Morrissey Group - Quantitative biology of cell fate and tissue dynamics
Modelling stem cell fate and alterations due to mutations
About the Research
The group uses a combination of deep learning, stochastic models and Bayesian modelling to study questions relating to stem cell fate dynamics and how mutations in stem cells alter their normal behaviour, become fixed and accumulate in the tissue eventually leading to cancer. The group is made up of members with quantitative backgrounds (Theoretical Physics, Maths and Engineering) and would particularly welcome somebody with a similar type of background, for instance in Physics, Mathematics, Engineering, Statistics or Computer Science.
Currently we work on two main systems, the intestinal crypt and the haematopoietic system, both of which are fuelled by adult stem cells. The kind of questions we work on relate to understanding how stem cells make fate choices and how these choices lead to homoeostatic balance dynamics [Kozar et al 2013, Vermeulen et al 2013]. Also we study how these homoeostatic balances are disrupted by mutations and how the mutations spread through the tissue [Vermeulen et al 2013, Nicholson et al 2018].
We work in close collaboration with experimental scientists, in the WIMM and elsewhere (Cambridge, Cardiff, Canda), working with both cellular and molecular data. We develop modelling and statistical machine learning approaches to study and understand these systems. Some possible PhD areas to work on are blood cell mutation propagation in collaboration with experimental scientists at the WIMM, the relation between cell division properties and fate or stochastic modelling of single cell data in relation to tissue homeostasis.

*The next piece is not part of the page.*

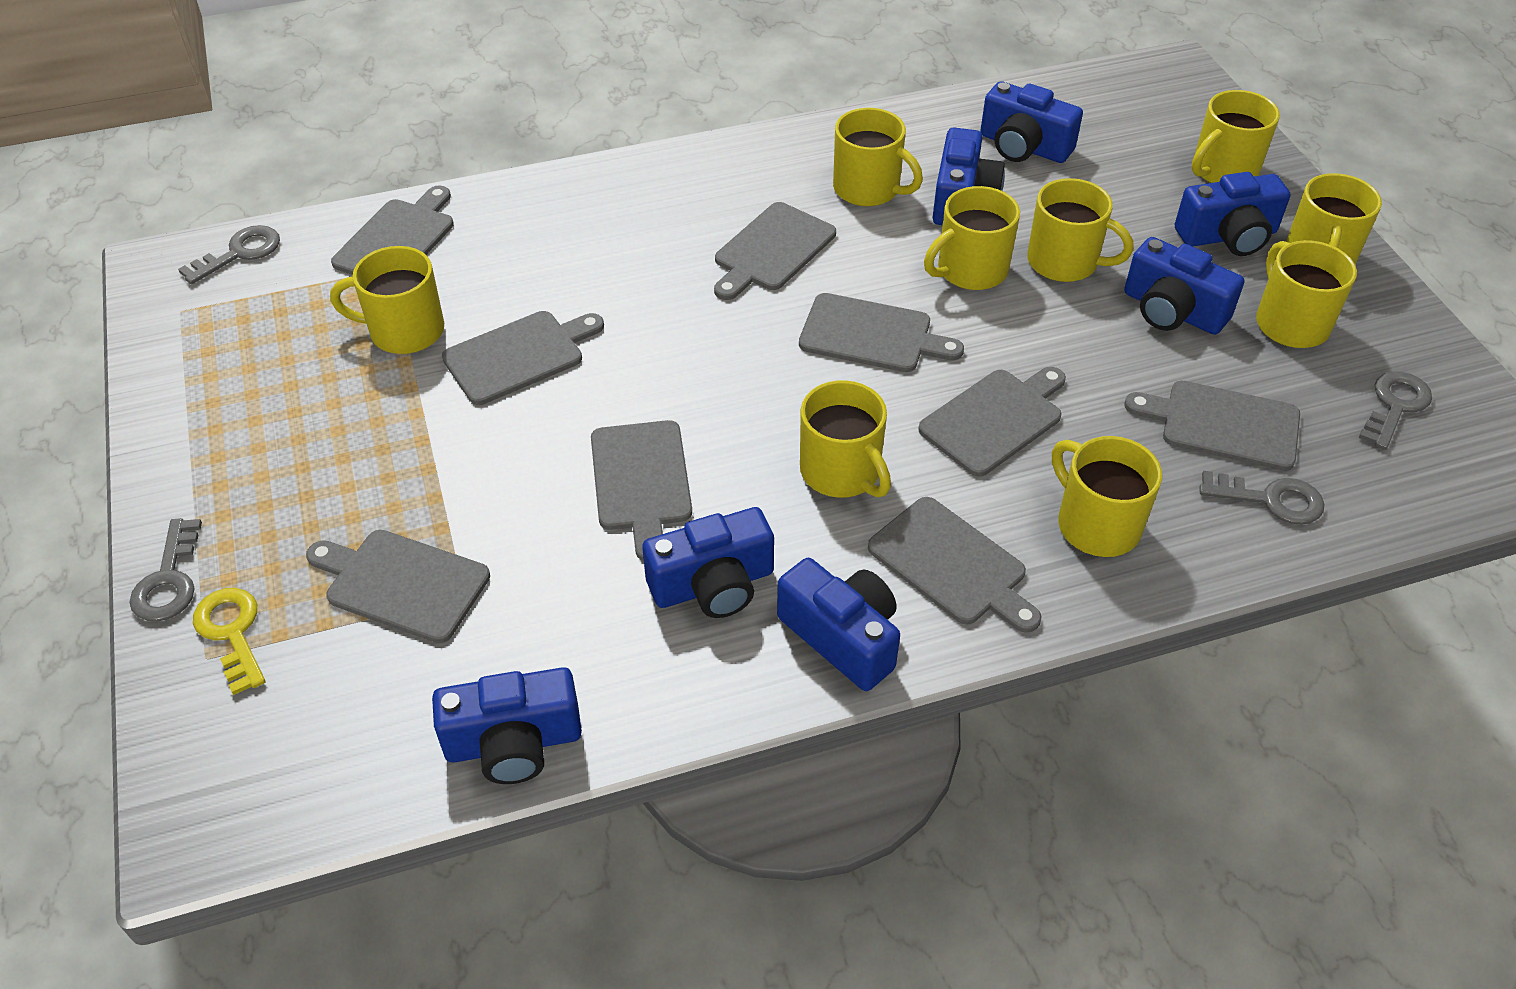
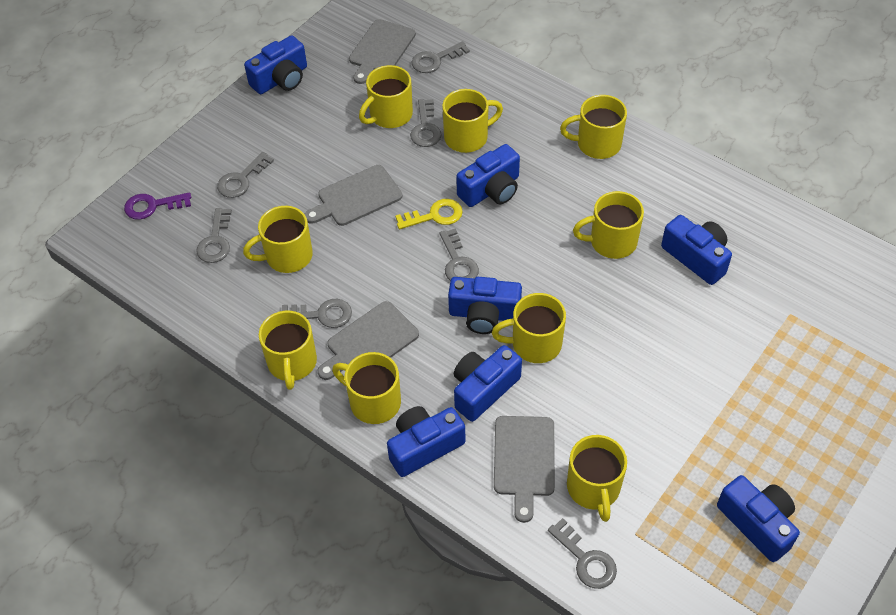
grey cutting board: 9 -> 4
grey key: 4 -> 7
purple key: 0 -> 1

The mathematical and statistical techniques that will be used cover a broad range of topics and will include deep learning, stochastic modelling, diffusion models and Bayesian Inference. Training and mentoring will be provided, so prior knowledge of these techniques is not necessary.
Students are encouraged to attend the MRC Weatherall Institute of Molecular Medicine DPhil Course, which takes place in the autumn of their first year. Running over several days, this course helps students to develop basic research and presentation skills, as well as introducing them to a wide-range of scientific techniques and principles, ensuring that students have the opportunity to build a broad-based understanding of differing research methodologies.
Generic skills training is offered through the Medical Sciences Division's Skills Training Programme. This programme offers a comprehensive range of courses covering many important areas of researcher development: knowledge and intellectual abilities, personal effectiveness, research governance and organisation, and engagement, influence and impact. Students are actively encouraged to take advantage of the training opportunities available to them.
As well as the specific training detailed above, students will have access to a wide-range of seminars and training opportunities through the many research institutes and centres based in Oxford.
The Department has a successful mentoring scheme, open to graduate students, which provides an additional possible channel for personal and professional development outside the regular supervisory framework. We hold an Athena SWAN Silver Award in recognition of our efforts to build a happy and rewarding environment where all staff and students are supported to achieve their full potential.
Fixation and Spread of Somatic Mutations in Adult Human Colonic Epithelium. Nicholson AM, Olpe C, Hoyle A, Thorsen AS, Rus T, Colombé M, Brunton-Sim R, Kemp R, Marks K, Quirke P, Malhotra S, Ten Hoopen R, Ibrahim A, Lindskog C, Myers MB, Parsons B, Tavaré S, Wilkinson M, Morrissey E, Winton DJ. Cell Stem Cell. 2018 Jun 1;22(6):909-918.e8.
Defining stem cell dynamics in models of intestinal tumor initiation. Vermeulen L, Morrissey E, van der Heijden M, Nicholson AM, Sottoriva A, Buczacki S, Kemp R, Tavaré S, Winton DJ. Science. 2013 Nov 22;342(6161):995-8.
Continuous clonal labeling reveals small numbers of functional stem cells in intestinal crypts and adenomas. Kozar S, Morrissey E, Nicholson AM, van der Heijden M, Zecchini HI, Kemp R, Tavaré S, Vermeulen L, Winton DJ. Cell Stem Cell. 2013 Nov 7;13(5):626-33.